Die weitere Beschwerde ist zulässig (§§ 27, 29 Abs. 1 S. 1 FGG).

Daran ändert nichts, daß das Landgericht die Erstbeschwerde verworfen hat, weil es die Voraussetzungen der §§ 55, 62 FGG für gegeben gehalten hat; denn mit der weiteren Beschwerde kann die Betroffene durch das Rechtsbeschwerdegericht nachprüfen lassen, ob das Landgericht die Erstbeschwerde zu Recht für unzulässig erachtet hat; dies prüft das Rechtsbeschwerdegericht im Rahmen der Begründetheit der weiteren Beschwerde.

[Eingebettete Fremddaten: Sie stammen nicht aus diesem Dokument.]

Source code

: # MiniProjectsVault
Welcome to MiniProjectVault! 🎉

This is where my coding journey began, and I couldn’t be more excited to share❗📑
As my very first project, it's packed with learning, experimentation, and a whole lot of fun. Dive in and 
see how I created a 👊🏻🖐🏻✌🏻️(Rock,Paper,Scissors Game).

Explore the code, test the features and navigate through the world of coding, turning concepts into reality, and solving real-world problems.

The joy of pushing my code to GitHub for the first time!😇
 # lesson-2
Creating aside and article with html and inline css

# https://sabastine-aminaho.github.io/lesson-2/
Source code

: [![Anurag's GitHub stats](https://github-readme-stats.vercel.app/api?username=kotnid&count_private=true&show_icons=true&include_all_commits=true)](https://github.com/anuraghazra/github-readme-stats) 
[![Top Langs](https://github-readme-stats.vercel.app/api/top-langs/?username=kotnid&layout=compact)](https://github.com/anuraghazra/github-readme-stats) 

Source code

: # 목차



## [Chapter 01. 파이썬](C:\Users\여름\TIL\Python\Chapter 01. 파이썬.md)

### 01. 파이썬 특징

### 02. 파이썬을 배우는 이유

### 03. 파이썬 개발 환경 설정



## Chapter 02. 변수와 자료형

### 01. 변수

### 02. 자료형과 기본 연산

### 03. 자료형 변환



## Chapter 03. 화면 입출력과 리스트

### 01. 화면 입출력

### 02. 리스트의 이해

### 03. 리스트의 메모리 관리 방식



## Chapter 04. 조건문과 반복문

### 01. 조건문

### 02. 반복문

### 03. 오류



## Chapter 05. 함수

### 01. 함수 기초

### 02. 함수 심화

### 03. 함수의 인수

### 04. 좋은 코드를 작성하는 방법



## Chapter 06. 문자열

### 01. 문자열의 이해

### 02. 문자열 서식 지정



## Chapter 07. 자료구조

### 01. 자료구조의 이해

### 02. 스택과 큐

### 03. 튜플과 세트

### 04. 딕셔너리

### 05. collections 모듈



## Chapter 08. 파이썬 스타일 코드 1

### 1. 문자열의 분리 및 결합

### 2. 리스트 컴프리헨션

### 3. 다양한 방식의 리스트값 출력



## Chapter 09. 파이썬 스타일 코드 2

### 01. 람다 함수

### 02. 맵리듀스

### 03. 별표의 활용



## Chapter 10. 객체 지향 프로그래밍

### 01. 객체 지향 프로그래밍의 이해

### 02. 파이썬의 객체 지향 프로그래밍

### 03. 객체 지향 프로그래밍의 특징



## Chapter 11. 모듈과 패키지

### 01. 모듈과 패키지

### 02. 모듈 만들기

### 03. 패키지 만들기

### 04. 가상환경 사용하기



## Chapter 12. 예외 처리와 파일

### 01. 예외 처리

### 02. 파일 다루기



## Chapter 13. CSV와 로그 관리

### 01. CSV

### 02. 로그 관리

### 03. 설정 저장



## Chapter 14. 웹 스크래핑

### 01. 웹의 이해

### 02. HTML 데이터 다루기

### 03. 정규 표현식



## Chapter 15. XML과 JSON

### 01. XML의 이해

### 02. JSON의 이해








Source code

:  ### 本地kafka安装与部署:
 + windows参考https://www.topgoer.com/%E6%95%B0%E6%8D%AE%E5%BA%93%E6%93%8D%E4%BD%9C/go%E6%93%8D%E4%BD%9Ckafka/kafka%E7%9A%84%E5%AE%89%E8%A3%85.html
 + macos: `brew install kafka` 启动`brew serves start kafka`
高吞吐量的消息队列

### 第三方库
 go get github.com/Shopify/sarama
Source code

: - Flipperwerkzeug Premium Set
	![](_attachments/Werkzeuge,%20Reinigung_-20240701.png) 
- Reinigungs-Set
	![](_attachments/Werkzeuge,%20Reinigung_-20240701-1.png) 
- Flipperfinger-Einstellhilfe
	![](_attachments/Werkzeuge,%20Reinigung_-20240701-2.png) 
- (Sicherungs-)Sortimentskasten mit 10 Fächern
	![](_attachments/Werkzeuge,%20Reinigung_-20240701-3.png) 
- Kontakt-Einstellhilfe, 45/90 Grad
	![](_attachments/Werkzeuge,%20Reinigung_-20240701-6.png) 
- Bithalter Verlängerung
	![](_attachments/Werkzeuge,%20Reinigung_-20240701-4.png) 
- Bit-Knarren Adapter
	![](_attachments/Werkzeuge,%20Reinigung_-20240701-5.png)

Das Rechtsmittel ist auch begründet, weil nach dem Beschluß des Bundesverfassungsgericht vom 18.1.2000 - Az.: 321/96 - (NJW 2000, 1709 ff. = FamRZ 2000, 731 ff. = FGPrax 2000, 103 ff. = DNotZ 2000, 387 ff. = Rpfleger 2000, 205 ff. = MDR 2000, 655) die Vorschriften der §§ 62 und 55 FGG mit Art. 19 Abs. 4 GG unvereinbar sind, soweit sie den in ihren Rechten Betroffenen jede Möglichkeit verwehren, Entscheidungen des Rechtspflegers der Prüfung durch den Richter zu unterziehen Diese Entscheidung hat gemäß § 31 Abs. 2 BVerfGG Gesetzeskraft (BGBI I 2000, 444). Das Grundrecht des Art. 19 Abs. 4 GG gewährleistet - so das Bundesverfassungsgericht (NJW 2000, 1709, 1710) - einen möglichst lückenlosen gerichtlichen Schutz gegen die Verletzung der Rechtssphäre des Einzelnen durch Eingriffe der öffentlichen Gewalt. Der Bürger hat danach einen Anspruch auf eine tatsächlich wirksame gerichtliche Kontrolle. Akte des Rechtspflegers gehören zur öffentlichen Gewalt im Sinne dieser Regelung. Soweit sie in Rechte des Bürgers eingreifen, müssen auch diese Akte vollständig, d. h. in rechtlicher und tatsächlicher Hinsicht, der richterlichen Prüfung unterstellt werden können. Die Möglichkeit gegen Entscheidungen des Rechtspflegers den Richter anzurufen, ist zwar regelmäßig durch § 11 RPflG eröffnet. Im Anwendungsbereich des § 55 FGG ist diese Möglichkeit aber ab dem Zeitpunkt, in dem die Erteilung oder Verweigerung der Genehmigung einem Dritten gegenüber wirksam geworden ist, abgeschnitten. Das kann zur Folge haben, daß eine richterliche Überprüfung der Rechtspflegerentscheidung faktisch nicht möglich ist. Dies wird im Falle einer Doppelbevollmächtigung des Notars besonders deutlich. Hier kommt es nicht einmal zu einem nennenswerten "Schwebezustand", währenddessen die Genehmigung zwar erteilt, aber noch nicht wirksam ist. Das Bundesverfassungsgericht hat deshalb ausgesprochen (aaO. S. 1711), daß bis zu einer Neuregelung durch den Gesetzgeber der zuständige Rechtspfleger in Verfahren der vorliegenden Art von Verfassungswegen verpflichtet ist, vor Erlaß einer in den Anwendungsbereich der §§ 62, 55 FGG fallenden Verfügung diese durch einen beschwerdefähigen Vorbescheid anzukündigen, wenn erkennbar ist, daß die beabsichtigte Entscheidung Rechte Dritter berührt, denen sonst der Rechtsweg gegen die Entscheidung selbst - jedenfalls faktisch - verwehrt wäre.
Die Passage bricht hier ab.